Posted: 07/31/11 12:44 PM ET

Even great novelists occasionally write a clunker -- sort of a loose cannon in a canon.

Often, the literary dud comes at or near the start of an author's career. For instance, Jack London's A Daughter of the Snows (1902) deserves kudos for starring a strong female character, but it's an awkward novel with stilted dialogue. Maybe London had to write it to get the hang of that fiction-book thing, because he quickly penned the amazing dog adventure The Call of the Wild (1903) and the superb nautical thriller The Sea-Wolf (1904).

Then there are the book fails that come at or near the end of an author's career. One example is Willa Cather's Sapphira and the Slave Girl (1940). Cather's 11 previous novels (published between 1912 and 1935) ranged from very good (O Pioneers! and Shadows on the Rock) to sublime (My Antonia and Death Comes for the Archbishop), but Sapphira is nearly unreadable. Cather was dealing with ill-health and perhaps some depression during the last decade of her life, so that undoubtedly affected her writing.

But some renowned authors received cash for clunkers during the height of their careers. For instance, Carson McCullers wrote the exquisite The Heart Is a Lonely Hunter and the stunning Reflections in a Golden Eye before coming out with her mostly tedious The Member of the Wedding. That last book has its moments and its admirers, but all I recall is being left at the altar of boredom.

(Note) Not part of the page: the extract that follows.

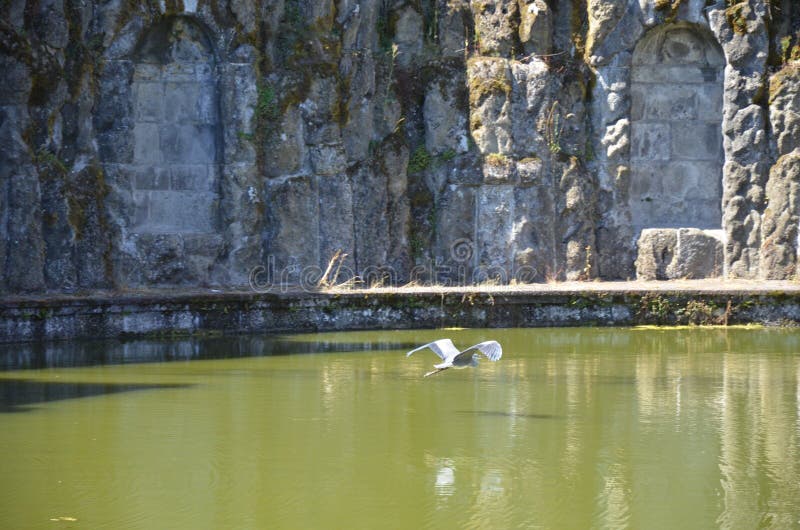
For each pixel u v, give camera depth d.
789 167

John Steinbeck wrote books such as the masterful The Grapes of Wrath, the mesmerizing East of Eden, the delightful Tortilla Flat, and the late-career gem The Winter of Our Discontent. But he also authored the mid-career dud Burning Bright. It's an over-stylized novella about a guy upset that he can't father a child, and Steinbeck weirdly has him be a circus member in the book's first part, a farmer in the book's second part, etc., without time passing to switch professions. Maybe he's supposed to be an "everyman." Also, no Burning Bright characters talk like real human beings -- but at least they don't speak to a dad-who's-allegedly-now-a-tree like Joseph Wayne does in Steinbeck's To a God Unknown.

The dialogue almost always rings true in Stephen King's page-turning novels, but not so much in Cell. Even the plot machinery in that apocalyptic book grinds and wheezes, which is surprising for a marvelous author like King. Cell, though intermittently exciting, is one of King's very rare missteps.

Speaking of missteps, how about that supremely dopey sequel Tom Sawyer, Detective? Well, Mark Twain needed the money at the time.

If you'd like to mention any other book blunders by famous authors, or if you disagree with any of my dud determinations, I'm sure none of your comments below will be clunkers!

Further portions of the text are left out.